WORK ITEM: Without the pictures, reproduce the records that follow exactly.

DATA SHOWN:
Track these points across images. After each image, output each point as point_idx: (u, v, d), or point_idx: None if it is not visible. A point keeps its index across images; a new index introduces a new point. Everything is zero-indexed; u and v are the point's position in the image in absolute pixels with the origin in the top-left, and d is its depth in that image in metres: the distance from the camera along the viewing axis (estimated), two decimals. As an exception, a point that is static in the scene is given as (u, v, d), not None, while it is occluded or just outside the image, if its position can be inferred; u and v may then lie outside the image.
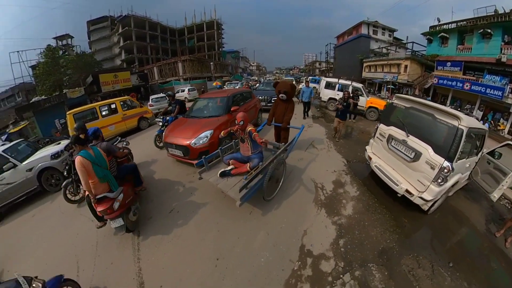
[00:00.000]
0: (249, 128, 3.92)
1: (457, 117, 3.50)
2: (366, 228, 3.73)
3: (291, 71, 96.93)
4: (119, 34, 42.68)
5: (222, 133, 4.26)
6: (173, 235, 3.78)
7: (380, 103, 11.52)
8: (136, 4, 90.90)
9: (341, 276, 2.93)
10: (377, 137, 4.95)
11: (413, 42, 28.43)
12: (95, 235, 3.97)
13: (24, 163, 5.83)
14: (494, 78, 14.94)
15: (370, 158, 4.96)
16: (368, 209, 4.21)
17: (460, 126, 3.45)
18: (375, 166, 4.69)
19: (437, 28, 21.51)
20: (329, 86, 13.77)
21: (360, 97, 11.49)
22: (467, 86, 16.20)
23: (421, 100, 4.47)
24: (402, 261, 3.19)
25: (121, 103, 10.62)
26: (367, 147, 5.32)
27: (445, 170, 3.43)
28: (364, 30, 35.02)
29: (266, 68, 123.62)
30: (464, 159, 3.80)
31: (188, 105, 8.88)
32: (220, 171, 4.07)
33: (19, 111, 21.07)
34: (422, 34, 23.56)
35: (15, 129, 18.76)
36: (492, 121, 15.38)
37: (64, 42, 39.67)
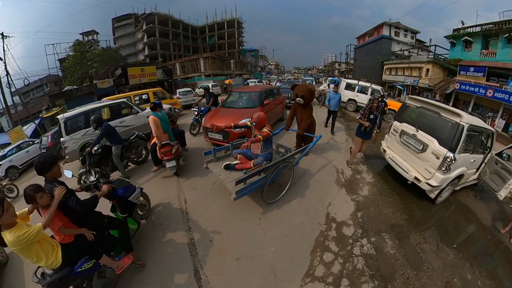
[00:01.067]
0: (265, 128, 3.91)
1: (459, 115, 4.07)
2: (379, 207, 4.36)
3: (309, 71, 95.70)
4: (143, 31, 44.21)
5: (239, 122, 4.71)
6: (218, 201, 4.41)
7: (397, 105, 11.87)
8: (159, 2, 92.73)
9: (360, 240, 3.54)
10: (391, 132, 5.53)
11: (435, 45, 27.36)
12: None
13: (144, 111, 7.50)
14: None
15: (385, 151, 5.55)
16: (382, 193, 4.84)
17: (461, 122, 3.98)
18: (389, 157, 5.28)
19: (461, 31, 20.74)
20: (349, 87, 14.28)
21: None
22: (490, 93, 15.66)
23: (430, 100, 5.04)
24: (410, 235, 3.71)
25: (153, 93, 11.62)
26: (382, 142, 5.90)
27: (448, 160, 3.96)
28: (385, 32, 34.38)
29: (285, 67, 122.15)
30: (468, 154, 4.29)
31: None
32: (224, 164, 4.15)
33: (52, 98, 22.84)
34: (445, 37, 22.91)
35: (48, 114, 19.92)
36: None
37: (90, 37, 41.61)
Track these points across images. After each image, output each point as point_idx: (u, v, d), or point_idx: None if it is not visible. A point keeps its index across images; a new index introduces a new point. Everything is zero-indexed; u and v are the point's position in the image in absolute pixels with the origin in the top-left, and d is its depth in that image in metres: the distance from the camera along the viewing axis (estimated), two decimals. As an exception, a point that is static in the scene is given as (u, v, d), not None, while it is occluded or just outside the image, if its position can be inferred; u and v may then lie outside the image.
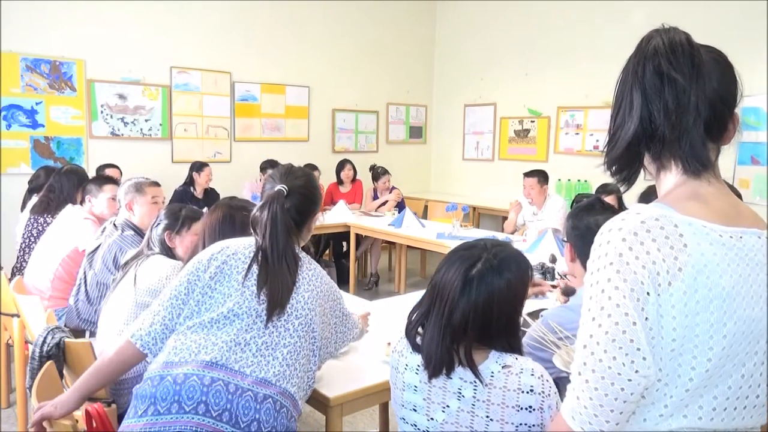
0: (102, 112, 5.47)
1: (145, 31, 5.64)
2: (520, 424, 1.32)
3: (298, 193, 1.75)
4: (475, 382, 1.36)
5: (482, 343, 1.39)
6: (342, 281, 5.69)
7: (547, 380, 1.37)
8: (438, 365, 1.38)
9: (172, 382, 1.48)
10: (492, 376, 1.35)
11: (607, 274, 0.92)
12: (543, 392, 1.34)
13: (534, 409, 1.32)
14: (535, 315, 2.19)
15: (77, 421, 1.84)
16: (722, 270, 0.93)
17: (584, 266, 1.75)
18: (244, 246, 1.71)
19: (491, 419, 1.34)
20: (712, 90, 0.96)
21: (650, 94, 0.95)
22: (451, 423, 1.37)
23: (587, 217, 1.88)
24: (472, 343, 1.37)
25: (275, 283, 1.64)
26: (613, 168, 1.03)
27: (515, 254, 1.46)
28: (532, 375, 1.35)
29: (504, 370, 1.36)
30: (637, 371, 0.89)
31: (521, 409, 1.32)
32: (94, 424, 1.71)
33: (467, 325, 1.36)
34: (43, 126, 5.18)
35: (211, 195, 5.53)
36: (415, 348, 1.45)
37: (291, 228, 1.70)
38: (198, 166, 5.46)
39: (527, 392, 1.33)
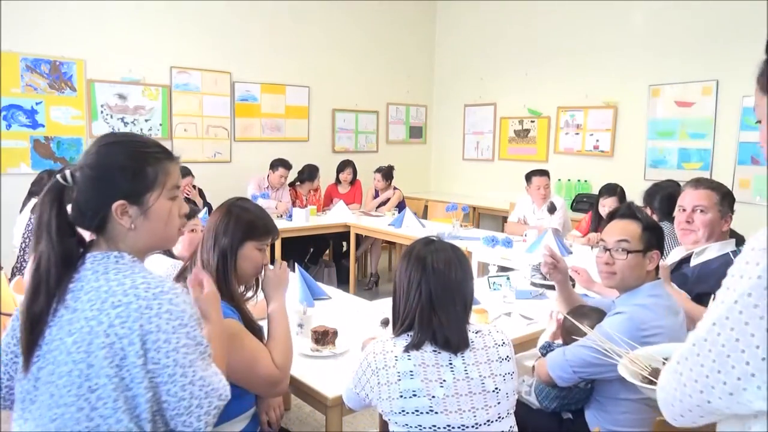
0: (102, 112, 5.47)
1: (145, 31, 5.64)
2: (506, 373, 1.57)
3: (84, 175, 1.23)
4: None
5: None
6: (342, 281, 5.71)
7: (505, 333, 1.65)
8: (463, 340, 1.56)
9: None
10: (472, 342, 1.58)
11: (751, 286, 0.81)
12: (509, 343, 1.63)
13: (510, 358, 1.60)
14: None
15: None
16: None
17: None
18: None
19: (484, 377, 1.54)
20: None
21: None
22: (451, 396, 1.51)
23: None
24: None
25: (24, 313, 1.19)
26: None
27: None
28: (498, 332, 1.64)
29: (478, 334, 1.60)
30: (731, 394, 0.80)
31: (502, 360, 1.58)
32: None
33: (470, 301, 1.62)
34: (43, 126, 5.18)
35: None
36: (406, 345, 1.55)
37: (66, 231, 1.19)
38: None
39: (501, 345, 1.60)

RESULT FOR THIS EXERCISE:
Track these points across images. After each image, output each point as point_idx: (u, v, d), or point_idx: None if it is not visible. A point keeps its index across images; a new index introduces a new point. Everything is zero-indexed; u and v are the point's position in the image in absolute pixels with the origin in the top-left, and d is its depth in that image in metres: the distance from the camera along the viewing axis (estimated), two decimals. As an exception, a point that is static in the scene is given as (u, v, d), not None, while it is occluded or just outside the image, if its position can be inferred; u and v may then lie outside the image.
[00:00.000]
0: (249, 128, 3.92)
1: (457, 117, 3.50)
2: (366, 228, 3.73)
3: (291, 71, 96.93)
4: (119, 34, 42.68)
5: (222, 133, 4.26)
6: (173, 235, 3.78)
7: (380, 103, 11.52)
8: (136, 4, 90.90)
9: (341, 276, 2.93)
10: (377, 137, 4.95)
11: (413, 42, 28.43)
12: (95, 235, 3.97)
13: (24, 163, 5.83)
14: (494, 78, 14.94)
15: (370, 158, 4.96)
16: (368, 209, 4.21)
17: (460, 126, 3.45)
18: (375, 166, 4.69)
19: (437, 28, 21.51)
20: (329, 86, 13.77)
21: (360, 97, 11.49)
22: (467, 86, 16.20)
23: (421, 100, 4.47)
24: (402, 261, 3.19)
25: (121, 103, 10.62)
26: (367, 147, 5.32)
27: (445, 170, 3.43)
28: (364, 30, 35.02)
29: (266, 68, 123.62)
30: (464, 159, 3.80)
31: (188, 105, 8.88)
32: (220, 171, 4.07)
33: (19, 111, 21.07)
34: (422, 34, 23.56)
35: (15, 129, 18.76)
36: (492, 121, 15.38)
37: (64, 42, 39.67)
[00:01.067]
0: (265, 128, 3.91)
1: (459, 115, 4.07)
2: (379, 207, 4.36)
3: (309, 71, 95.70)
4: (143, 31, 44.21)
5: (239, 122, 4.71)
6: (218, 201, 4.41)
7: (397, 105, 11.87)
8: (159, 2, 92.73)
9: (360, 240, 3.54)
10: (391, 132, 5.53)
11: (435, 45, 27.36)
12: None
13: (144, 111, 7.50)
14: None
15: (385, 151, 5.55)
16: (382, 193, 4.84)
17: (461, 122, 3.98)
18: (389, 157, 5.28)
19: (461, 31, 20.74)
20: (349, 87, 14.28)
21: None
22: (490, 93, 15.66)
23: (430, 100, 5.04)
24: (410, 235, 3.71)
25: (153, 93, 11.62)
26: (382, 142, 5.90)
27: (448, 160, 3.96)
28: (385, 32, 34.38)
29: (285, 67, 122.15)
30: (468, 154, 4.29)
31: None
32: (224, 164, 4.15)
33: (52, 98, 22.84)
34: (445, 37, 22.91)
35: (48, 114, 19.92)
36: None
37: (90, 37, 41.61)
Track these points across images. After each image, output each point as point_idx: (u, v, d), or point_idx: None if it is not visible. A point keeps its index across images; a new index introduces a new point. Everything is zero-indexed; u and v are the point's position in the image in absolute pixels with the origin in the top-left, and d is its depth in that image in metres: the distance from the camera along the viewing axis (estimated), two decimals. As an exception, a point that is static in the scene is given as (u, v, d), not None, while it is occluded or just outside the image, if its position can be inferred; u and v may then lie outside the image.
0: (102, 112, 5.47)
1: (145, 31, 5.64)
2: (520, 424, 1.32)
3: (298, 193, 1.75)
4: (475, 382, 1.36)
5: (482, 343, 1.39)
6: (342, 281, 5.69)
7: (547, 380, 1.37)
8: (438, 365, 1.38)
9: (172, 382, 1.48)
10: (492, 376, 1.35)
11: (607, 274, 0.92)
12: (543, 392, 1.34)
13: (534, 409, 1.32)
14: (535, 315, 2.19)
15: (77, 421, 1.84)
16: (722, 270, 0.93)
17: (584, 266, 1.75)
18: (244, 246, 1.71)
19: (491, 419, 1.34)
20: (712, 90, 0.96)
21: (650, 94, 0.95)
22: (451, 423, 1.37)
23: (587, 217, 1.88)
24: (472, 343, 1.37)
25: (275, 283, 1.64)
26: (613, 168, 1.03)
27: (515, 254, 1.46)
28: (532, 375, 1.35)
29: (504, 370, 1.36)
30: (637, 371, 0.89)
31: (521, 409, 1.32)
32: (94, 424, 1.71)
33: (467, 325, 1.36)
34: (43, 126, 5.18)
35: (211, 195, 5.53)
36: (415, 348, 1.45)
37: (291, 228, 1.70)
38: (198, 166, 5.46)
39: (527, 392, 1.33)
0: (102, 112, 5.47)
1: (145, 31, 5.64)
2: (506, 373, 1.57)
3: (84, 175, 1.23)
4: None
5: None
6: (342, 281, 5.71)
7: (505, 333, 1.65)
8: (463, 340, 1.56)
9: None
10: (472, 342, 1.58)
11: (751, 286, 0.81)
12: (509, 343, 1.63)
13: (510, 358, 1.60)
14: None
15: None
16: None
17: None
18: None
19: (484, 377, 1.54)
20: None
21: None
22: (451, 396, 1.51)
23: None
24: None
25: (24, 313, 1.19)
26: None
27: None
28: (498, 332, 1.64)
29: (478, 334, 1.60)
30: (731, 394, 0.80)
31: (502, 360, 1.58)
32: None
33: (470, 301, 1.62)
34: (43, 126, 5.18)
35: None
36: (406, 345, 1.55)
37: (66, 231, 1.19)
38: None
39: (501, 345, 1.60)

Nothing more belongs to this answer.